6. Pain management nurse
Pain management nurses care for patients with acute or chronic pain. They assess the pain and work with doctors to create a treatment plan involving therapeutic methods and medication. They may work in outpatient pain or physical therapy and provide care in palliative programs.
7. Surgical nurse
A surgical nurse, also known as a theatre or scrub nurse, is part of a surgeon's team. They provide patient care before, during and after surgical procedures. A surgical nurse takes care of preparing the patient for surgery, assisting surgeons and anaesthetists and marking incision sites during surgery. They may also prepare the operating room and administer patient medication post surgery.
8. Nursing administrators
Nursing administrators are part of the administration staff at a healthcare facility. They supervise other nurses and team members. A nursing administrator is responsible for creating important policies and procedures for the medical staff to ensure discipline and adherence to performance standards. They may also help the administrative staff with budgeting, performance evaluations and conducting staff meetings.
9. Travel nurse
Travel nurses visit patients and assist at healthcare facilities. They inspect wounds, change dressings, monitor patient recovery and compile reports. They report to doctors and other healthcare professionals in their treatment of patients. Travel nurses assist at hospitals and clinics when short-staffed.
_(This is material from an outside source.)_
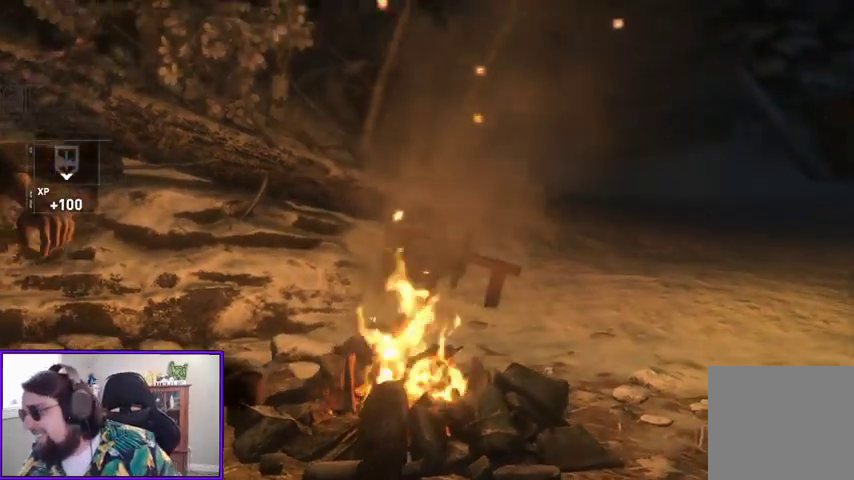
{"buttons": [], "left_stick": "center", "right_stick": "center", "events": []}
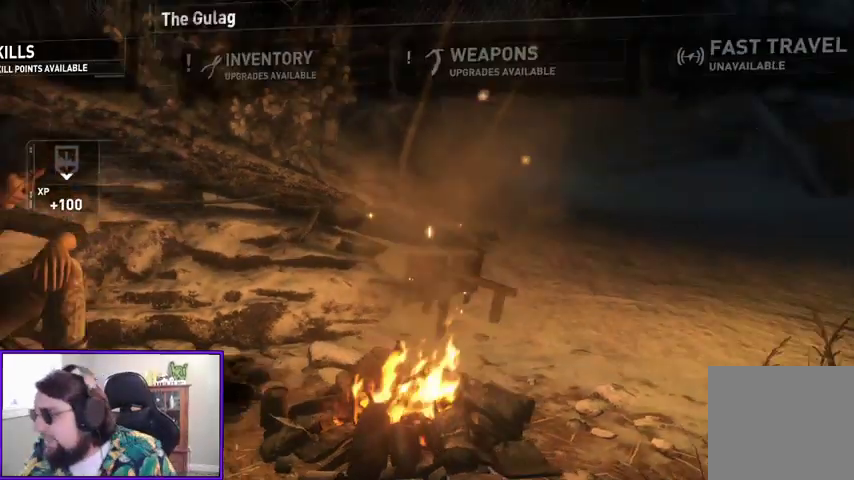
{"buttons": [], "left_stick": "center", "right_stick": "center", "events": []}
Related: How To Write A Home Health Nurse Resume (With Template)
10. Paediatric nurse practitioner
Paediatric nurses work with children from birth to their late teens. They diagnose illness, prescribe medication and perform annual checkups whenever necessary. The paediatric nurse practitioner is responsible for communicating with the child's guardian to address their concerns and the treatment options.
11. Cardiac nurse
Cardiac nurses work with cardiologists and help manage acute and chronic heart-related issues in patients. They perform health assessments, monitor medication and report the patient's progress to the concerned doctor. Cardiac nurses may assist in medical procedures such as bypass and angioplasty.
12. Geriatric nurse
Geriatric nurses cater to the physical and mental needs of older patients. They help treat ailments and illnesses in older patients, including Alzheimer's or cancer. A geriatric nurse aims to improve the quality of life of older patients and tries to make them active and independent.
13. Nurse manager
A nurse manager is a part of the administrative staff at a hospital. They work to ensure a safe work environment and patient and employee satisfaction. The nurse manager in a hospital helps maintain quality standards and aligns nursing goals with the hospital's strategic goals.